TourMaG.com - Vous en appelez au gouvernement, afin qu'il prenne ses responsabilités par rapport à l'APST ?
Jean-Pierre Mas : Oui, car c'est lui qui a interdit à l'APST de prendre des nouveaux entrants.
Il existe une autre source de préoccupation pour les agences de voyages, car les titulaires d'avoirs voudraient partir mais ne peuvent pas. C'est une source de préoccupation importante.
Nous n'avons pas encore ouvert de discussion avec le gouvernement à ce sujet, car jusqu'à vendredi nous avions un espoir.

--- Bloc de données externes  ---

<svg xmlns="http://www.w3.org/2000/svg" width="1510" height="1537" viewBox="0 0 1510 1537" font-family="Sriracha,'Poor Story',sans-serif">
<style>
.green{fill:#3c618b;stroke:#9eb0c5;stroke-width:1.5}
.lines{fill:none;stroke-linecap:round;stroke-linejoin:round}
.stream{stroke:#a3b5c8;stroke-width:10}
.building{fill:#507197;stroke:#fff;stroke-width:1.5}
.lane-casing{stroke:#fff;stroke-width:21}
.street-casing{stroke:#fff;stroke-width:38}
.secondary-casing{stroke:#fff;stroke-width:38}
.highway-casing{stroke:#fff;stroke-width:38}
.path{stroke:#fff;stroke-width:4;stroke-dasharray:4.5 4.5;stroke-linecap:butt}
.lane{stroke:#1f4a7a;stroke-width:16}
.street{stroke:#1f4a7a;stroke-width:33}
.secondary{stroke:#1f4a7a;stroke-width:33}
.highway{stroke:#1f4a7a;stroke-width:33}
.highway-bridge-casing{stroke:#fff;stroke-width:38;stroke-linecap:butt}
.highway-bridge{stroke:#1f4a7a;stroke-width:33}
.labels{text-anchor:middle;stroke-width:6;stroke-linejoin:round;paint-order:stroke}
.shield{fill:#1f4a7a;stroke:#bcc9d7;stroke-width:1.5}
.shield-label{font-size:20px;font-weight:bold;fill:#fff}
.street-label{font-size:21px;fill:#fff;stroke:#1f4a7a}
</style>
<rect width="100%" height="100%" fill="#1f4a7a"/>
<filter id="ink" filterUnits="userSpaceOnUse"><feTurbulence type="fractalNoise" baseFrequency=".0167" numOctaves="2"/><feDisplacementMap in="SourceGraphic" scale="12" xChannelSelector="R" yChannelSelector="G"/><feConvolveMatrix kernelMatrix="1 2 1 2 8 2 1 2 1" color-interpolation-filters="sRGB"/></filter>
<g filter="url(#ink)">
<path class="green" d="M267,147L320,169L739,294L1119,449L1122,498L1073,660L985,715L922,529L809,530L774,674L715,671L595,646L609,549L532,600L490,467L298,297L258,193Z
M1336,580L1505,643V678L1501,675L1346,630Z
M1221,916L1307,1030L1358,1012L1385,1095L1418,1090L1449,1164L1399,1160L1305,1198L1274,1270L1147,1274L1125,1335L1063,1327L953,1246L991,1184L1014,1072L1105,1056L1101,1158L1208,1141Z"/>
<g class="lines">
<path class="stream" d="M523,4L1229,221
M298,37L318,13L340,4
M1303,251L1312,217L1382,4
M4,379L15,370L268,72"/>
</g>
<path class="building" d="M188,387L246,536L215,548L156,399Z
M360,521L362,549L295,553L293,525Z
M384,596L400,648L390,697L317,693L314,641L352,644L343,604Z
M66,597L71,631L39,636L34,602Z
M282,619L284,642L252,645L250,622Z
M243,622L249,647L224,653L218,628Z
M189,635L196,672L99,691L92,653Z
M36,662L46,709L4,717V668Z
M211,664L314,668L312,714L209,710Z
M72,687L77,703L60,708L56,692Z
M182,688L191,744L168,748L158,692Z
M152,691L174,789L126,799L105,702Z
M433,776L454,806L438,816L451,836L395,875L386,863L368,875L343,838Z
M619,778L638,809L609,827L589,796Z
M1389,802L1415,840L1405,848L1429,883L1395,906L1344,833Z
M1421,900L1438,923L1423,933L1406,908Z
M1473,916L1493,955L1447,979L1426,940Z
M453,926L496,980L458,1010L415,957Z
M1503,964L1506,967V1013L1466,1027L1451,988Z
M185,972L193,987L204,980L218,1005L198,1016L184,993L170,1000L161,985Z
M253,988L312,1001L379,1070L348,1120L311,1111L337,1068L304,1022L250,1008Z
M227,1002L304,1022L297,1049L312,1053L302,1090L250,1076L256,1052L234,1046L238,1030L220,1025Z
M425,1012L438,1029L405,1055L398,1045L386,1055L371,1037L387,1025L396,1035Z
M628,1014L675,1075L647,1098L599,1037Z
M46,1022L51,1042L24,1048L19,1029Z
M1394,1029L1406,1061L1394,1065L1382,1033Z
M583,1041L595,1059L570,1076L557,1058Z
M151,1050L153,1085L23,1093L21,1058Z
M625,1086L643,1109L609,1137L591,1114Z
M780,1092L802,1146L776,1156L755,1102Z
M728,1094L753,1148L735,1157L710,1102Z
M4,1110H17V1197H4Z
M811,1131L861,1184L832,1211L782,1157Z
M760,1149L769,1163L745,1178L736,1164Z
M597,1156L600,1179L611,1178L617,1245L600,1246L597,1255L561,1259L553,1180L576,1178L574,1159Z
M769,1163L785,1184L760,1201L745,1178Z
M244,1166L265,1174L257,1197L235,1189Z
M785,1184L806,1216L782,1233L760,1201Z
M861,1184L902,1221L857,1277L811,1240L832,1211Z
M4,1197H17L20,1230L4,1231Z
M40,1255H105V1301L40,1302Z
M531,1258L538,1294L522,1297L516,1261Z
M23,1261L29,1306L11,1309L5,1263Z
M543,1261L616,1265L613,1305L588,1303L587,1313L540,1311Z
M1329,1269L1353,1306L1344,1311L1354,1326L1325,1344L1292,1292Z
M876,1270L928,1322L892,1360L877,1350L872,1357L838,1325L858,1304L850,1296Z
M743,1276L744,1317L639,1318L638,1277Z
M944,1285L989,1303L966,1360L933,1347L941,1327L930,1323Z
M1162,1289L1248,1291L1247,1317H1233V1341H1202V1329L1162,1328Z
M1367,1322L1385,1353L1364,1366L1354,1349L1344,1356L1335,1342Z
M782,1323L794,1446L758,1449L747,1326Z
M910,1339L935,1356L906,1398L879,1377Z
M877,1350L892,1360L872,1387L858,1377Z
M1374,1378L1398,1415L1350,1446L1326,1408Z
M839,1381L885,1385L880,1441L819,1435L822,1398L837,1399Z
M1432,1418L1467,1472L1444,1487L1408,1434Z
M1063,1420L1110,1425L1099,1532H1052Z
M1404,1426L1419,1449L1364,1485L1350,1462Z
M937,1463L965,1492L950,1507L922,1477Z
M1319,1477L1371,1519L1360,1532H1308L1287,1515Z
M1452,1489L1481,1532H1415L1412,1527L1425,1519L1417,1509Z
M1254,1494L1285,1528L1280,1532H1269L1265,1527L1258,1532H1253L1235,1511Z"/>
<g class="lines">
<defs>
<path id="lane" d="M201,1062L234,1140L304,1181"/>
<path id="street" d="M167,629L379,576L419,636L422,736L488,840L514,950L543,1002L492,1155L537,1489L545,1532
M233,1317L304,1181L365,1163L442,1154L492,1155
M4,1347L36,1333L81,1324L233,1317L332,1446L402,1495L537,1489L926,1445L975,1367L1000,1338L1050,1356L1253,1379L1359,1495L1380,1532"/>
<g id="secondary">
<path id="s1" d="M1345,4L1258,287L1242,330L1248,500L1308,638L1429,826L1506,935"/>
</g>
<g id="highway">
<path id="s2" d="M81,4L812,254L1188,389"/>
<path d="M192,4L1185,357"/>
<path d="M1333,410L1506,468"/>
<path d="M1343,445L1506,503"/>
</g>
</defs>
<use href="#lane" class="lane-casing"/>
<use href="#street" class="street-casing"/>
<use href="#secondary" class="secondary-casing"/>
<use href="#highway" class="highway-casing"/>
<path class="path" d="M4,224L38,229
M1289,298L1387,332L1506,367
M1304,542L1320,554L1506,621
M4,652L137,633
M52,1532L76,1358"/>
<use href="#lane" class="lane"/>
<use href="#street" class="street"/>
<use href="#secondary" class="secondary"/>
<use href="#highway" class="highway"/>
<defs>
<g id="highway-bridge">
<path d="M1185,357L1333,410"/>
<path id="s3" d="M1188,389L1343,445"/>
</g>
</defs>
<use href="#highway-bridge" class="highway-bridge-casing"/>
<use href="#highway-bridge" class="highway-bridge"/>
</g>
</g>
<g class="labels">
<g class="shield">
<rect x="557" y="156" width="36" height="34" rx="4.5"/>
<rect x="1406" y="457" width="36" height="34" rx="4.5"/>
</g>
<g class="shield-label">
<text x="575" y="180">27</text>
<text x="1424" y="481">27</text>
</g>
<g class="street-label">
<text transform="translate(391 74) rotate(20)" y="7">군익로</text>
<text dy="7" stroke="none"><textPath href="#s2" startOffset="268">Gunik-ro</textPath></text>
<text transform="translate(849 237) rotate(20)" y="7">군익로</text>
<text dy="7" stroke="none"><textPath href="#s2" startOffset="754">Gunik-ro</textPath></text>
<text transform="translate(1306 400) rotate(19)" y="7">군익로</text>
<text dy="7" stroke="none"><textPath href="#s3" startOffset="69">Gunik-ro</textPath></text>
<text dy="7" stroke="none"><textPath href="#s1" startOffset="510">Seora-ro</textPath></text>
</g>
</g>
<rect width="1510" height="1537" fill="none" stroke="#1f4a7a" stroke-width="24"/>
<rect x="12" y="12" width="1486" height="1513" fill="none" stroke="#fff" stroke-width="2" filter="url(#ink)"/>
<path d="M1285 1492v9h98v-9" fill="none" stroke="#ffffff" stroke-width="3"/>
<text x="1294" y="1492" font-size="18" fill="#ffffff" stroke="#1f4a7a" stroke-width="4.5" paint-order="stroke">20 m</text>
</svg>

Maintenant, nous allons l'ouvrir.
TourMaG.com - Comment voyez-vous les prochaines semaines pour vos agences ?
Richard Vainopoulos : Calmes... Après je leur conseille d'ouvrir en fonction de leurs possibilités et clientèles, mais surtout il faut réserver pour le futur.
Il faut prendre des réservations, des dossiers et des risques. L'activité repartira, un jour ou l'autre. Il faut être disponible pour la clientèle qui sera, dans un 1er temps, haut de gamme.
Nous bénéficions d'un retour des clients déçus d'internet, donc nous devons être disponibles et prêts, même si nous ne sommes pas rentables.
Attention, nous parlons du tourisme, car c'est le plus visible. Mais nous oublions tout l'écosystème. Si nous ne vendons pas d'hôtels et de restaurants derrière, c'est tout une économie qui s'écroule. De la location de voiture aux agriculteurs, c'est un cercle vicieux qui se met en place.
Ce n'est pas seulement le tourisme qui est touché, mais l'ensemble de l'économie.